“Bacteria are clever little things, I tell you; it doesn't matter what you throw at them, they can fight it somehow or other,” the Professor of Microbiology at Flinders University says.
While the search intensifies to find new antibiotics to overcome the increasing threat of multi-drug resistant microbes, Professor Brown is taking a different approach, trying to block the bacteria’s ability to resist in the first place.
“It’s got to be a multi-pronged approach and the search for new drugs is important,” she says. “But finding new antimicrobials is the hard thing to do because the bacteria have already got their whole repertoire of mechanisms that they can use to combat these things we throw at them. It's very rare to find something brand new and novel, so everybody modifies old ones and that's fine for a while, but if the bacteria have already got the mechanism to resist the progenitor of it, then they're going to be able to resist that one as well at some stage.”
For the past 30 years or so, Professor Brown has been focusing on one bacteria in particular –Staphylococcus aureus, known to most of us as Golden Staph. While common, and harmless in most circumstances, it is not to be underestimated. If it enters the body through a cut it can cause potentially deadly infections. Before antibiotics, it was fatal in 80% of infected wounds.
To add to the risk it is easily spread by skin-to-skin contact, or by touching contaminated surfaces. It is particularly prevalent in hospitals and increasingly resistant, not just to antibiotics but to antiseptics and disinfectants.
It is little surprise then that these latter compounds are a major concern of Professor Brown’s research.

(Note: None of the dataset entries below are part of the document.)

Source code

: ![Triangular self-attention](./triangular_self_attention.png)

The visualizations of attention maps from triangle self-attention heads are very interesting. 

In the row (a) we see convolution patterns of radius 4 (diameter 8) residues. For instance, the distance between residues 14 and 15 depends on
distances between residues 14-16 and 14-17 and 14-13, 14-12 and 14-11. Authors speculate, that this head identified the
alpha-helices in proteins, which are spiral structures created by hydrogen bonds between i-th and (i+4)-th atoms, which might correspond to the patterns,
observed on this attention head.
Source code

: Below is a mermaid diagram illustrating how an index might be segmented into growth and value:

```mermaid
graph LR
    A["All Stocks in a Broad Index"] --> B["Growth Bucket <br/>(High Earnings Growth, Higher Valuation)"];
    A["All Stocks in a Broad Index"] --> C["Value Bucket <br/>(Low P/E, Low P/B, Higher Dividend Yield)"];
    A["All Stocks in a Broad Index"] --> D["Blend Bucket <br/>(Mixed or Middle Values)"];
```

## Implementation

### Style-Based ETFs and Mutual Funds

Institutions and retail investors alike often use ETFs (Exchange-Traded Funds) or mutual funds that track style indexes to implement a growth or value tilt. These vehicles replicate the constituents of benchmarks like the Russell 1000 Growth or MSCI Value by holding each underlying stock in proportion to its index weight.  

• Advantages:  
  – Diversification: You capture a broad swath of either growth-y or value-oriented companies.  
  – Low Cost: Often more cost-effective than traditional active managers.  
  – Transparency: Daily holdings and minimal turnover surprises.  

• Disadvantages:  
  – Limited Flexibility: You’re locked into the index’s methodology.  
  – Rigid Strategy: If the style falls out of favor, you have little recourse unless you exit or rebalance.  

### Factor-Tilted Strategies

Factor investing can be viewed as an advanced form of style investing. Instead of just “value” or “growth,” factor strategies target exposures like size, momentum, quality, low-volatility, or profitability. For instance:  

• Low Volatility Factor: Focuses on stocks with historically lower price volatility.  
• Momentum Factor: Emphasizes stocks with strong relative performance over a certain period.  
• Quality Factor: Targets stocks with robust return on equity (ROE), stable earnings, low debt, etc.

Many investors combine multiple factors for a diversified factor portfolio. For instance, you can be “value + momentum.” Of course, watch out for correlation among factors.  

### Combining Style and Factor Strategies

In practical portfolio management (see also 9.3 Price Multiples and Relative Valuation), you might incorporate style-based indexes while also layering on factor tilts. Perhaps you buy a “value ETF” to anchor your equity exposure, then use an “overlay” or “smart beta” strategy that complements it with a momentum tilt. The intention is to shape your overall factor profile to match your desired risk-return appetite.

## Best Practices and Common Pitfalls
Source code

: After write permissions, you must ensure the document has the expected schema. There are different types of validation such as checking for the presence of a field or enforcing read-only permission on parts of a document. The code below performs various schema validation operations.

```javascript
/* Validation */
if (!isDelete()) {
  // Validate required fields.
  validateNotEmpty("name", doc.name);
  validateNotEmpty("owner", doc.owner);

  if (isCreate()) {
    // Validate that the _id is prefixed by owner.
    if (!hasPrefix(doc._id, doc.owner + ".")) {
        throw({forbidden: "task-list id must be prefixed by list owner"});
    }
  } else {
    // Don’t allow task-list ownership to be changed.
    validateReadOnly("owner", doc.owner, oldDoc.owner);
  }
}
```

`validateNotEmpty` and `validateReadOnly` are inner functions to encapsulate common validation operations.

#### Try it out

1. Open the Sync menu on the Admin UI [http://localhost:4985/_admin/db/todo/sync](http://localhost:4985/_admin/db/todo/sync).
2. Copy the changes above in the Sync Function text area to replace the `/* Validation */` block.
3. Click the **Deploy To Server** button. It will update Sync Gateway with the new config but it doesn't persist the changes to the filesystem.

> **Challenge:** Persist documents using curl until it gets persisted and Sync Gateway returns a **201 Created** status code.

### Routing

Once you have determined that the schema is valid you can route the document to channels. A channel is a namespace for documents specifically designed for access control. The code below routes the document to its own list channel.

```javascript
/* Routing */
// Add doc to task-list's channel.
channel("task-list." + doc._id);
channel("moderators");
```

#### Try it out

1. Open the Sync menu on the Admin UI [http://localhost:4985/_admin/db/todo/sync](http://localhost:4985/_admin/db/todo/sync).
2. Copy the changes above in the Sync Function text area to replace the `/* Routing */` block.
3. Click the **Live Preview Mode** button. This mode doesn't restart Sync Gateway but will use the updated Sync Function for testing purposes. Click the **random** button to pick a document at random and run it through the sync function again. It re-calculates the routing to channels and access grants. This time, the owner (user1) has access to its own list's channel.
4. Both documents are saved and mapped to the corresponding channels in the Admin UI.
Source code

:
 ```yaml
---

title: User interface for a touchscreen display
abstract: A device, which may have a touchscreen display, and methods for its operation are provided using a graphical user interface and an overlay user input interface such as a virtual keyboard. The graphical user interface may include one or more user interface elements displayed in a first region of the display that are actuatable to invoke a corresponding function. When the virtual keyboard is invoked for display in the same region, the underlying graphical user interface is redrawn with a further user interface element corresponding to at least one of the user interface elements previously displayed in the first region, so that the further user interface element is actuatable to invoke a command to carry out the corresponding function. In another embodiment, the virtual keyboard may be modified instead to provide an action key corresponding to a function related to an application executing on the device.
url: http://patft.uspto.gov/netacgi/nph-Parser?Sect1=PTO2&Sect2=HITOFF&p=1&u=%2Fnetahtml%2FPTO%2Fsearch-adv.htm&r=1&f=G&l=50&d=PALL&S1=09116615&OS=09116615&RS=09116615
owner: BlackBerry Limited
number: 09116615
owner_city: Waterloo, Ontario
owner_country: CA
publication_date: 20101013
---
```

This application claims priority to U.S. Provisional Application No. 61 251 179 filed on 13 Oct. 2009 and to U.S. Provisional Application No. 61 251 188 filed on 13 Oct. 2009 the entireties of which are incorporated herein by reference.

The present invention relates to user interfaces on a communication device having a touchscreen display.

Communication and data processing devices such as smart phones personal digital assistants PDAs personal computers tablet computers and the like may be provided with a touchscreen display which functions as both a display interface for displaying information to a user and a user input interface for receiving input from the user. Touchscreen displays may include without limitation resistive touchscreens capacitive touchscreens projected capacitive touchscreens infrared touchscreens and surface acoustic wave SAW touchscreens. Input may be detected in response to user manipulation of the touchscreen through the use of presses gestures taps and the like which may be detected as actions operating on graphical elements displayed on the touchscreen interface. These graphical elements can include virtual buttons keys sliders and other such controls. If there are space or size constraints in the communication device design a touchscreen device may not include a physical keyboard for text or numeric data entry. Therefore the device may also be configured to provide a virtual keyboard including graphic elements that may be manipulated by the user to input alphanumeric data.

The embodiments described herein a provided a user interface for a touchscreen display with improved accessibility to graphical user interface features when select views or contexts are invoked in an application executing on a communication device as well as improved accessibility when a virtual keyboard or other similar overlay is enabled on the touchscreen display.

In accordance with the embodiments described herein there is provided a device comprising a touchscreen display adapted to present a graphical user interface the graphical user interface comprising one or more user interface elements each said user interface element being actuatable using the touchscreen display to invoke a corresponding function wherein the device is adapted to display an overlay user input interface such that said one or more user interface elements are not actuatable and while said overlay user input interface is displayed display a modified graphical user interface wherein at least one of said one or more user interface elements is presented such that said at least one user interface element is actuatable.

“We're trying to stop the spread in the hospitals, on handrails or bed rails or on the sheets, because these bacteria then resist all of those control measures,” she says.
COVID had a terrible impact on the problem with a more indiscriminate use of antibiotics, antiseptics and disinfectants. “People were going to hospital with COVID and getting bacterial infections. Doctors didn't have time to work out what infection it was and were just throwing antibiotics at people. And then we were using everything we could to sanitise our hands, which was necessary of course but was also selecting for bacteria that are resistant to those handwashes as well,” Professor Brown says.
She and her team have identified what they hope is Golden Staph’s Achilles heel, its “multi-drug efflux pump”, a protein that sits in the bacterium’s outer shell and acts as a vacuum cleaner, expelling antimicrobial agents before they can reach their target.
There are several varieties of these efflux pumps but the one Professor Brown is targeting is specific to antiseptic disinfectant resistance, and is effective for more than 30 different compounds simultaneously.
“And not only that, it lives on a piece of DNA that can easily move between different bacteria and is usually carried with other antibiotic resistance mechanisms. So that one piece of DNA is spreading multiple resistance mechanisms. You can easily see how multidrug resistance comes about.”
Professor Brown’s work is truly a team effort – and an international one – with a group in Queensland computer modelling the protein to determine what will block it, a chemist in Perugia, Italy, making compounds to test, and another group over in Belgium studying the pump’s structure.
“So we're bringing it all together to come up with a holistic approach,” Professor Brown says. While results so far have been promising, Professor Brown holds no illusions that, even if she wins this battle, the war is ever going to be truly over.
“History shows that it's only ever been a few years after the introduction of something into the clinical space that the bacteria have become resistant to it. That’s why this multi-pronged approach is so important. All of the targets for antimicrobials are inside the cell, so if you’re trying to stop resistance we are going to have to hit not only pumps, but the mechanisms inside,” she says.
There is also a need to understand better how the bacteria work so we can develop new antimicrobial control agents.
“We have to come up with better public health measures to combat and reduce bacteria – handwashing is good and reduces that a lot, but we have to pay attention to how we wash and try to reduce overuse of antiseptics and disinfectants. “Good old soap and water’s just as good as anything, really.”